There is a possibility of China responding to this new milieu by bringing Russia, North Korea, Myanmar and Cambodia on board to deal with issues pertaining to East Asia. Any involvement of the US to build alliances against Beijing will give rise to tensions.
The US’ Predicament
The US, after its interventions in Iraq and Afghanistan, its domestic economic slump, is a tired nation, and does not want to get into a new conflict, especially not with China. Also, since ‘rebalancing’ is not about isolating or containing Beijing, but engaging it, Washington’s cosiness with Beijing is sure to unnerve US’s allies and partners. Similarly, Washington’s ‘hedging’ strategy to deepen its alliance with friends and partners will certainly unnerve China. The problem gets further compounded when these allies want the US to defend them against Chinese depredations but do not want Washington to do anything that will put their productive economic linkages with Beijing, at risk.
In this regard, India and Pakistan also would not provide any relief to the US. Despite being a ‘strategic partner’ of the US, India would prefer to maintain its strategic autonomy even when overtly challenged by China along the Sino-Indian border.
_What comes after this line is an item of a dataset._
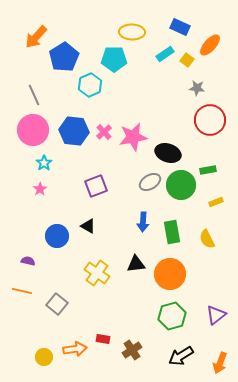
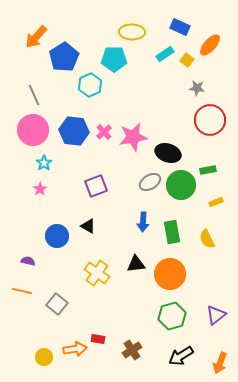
red rectangle at (103, 339): moved 5 px left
Islamabad, which considers China its ‘all-weather friend’ would remain committed to Beijing and bamboozle the US to receive more funds and aid.
This raises the obvious question about the future and sustainability of such alliances, given how they may not always be mutually exclusive. For countries that have eventful histories and seek independent destinies – such as India, Japan, South Korea and Australia – success of the US rebalancing strategy is vital. However, the US’ silence over certain territorial disputes between China and its allies bring into question the exclusivity and fluidity of such alliances. In fact, Myanmar, a long-time friend of China is now slowly opening up to the West.
The US’ engagement in the region should thus be geographically distributed, operationally resilient and politically sustainable. To succeed in its endeavour, Washington has to find a ‘Goldilocks’ strategy, whereby it is not too hard and not too soft on China, as well as not too coercive and not too indifferent towards regional partners. The triumph of this calculation in Asia becomes imperative for the two reasons: to preserve peace as in the region 3 billion people call home, and also towards the future of the global order.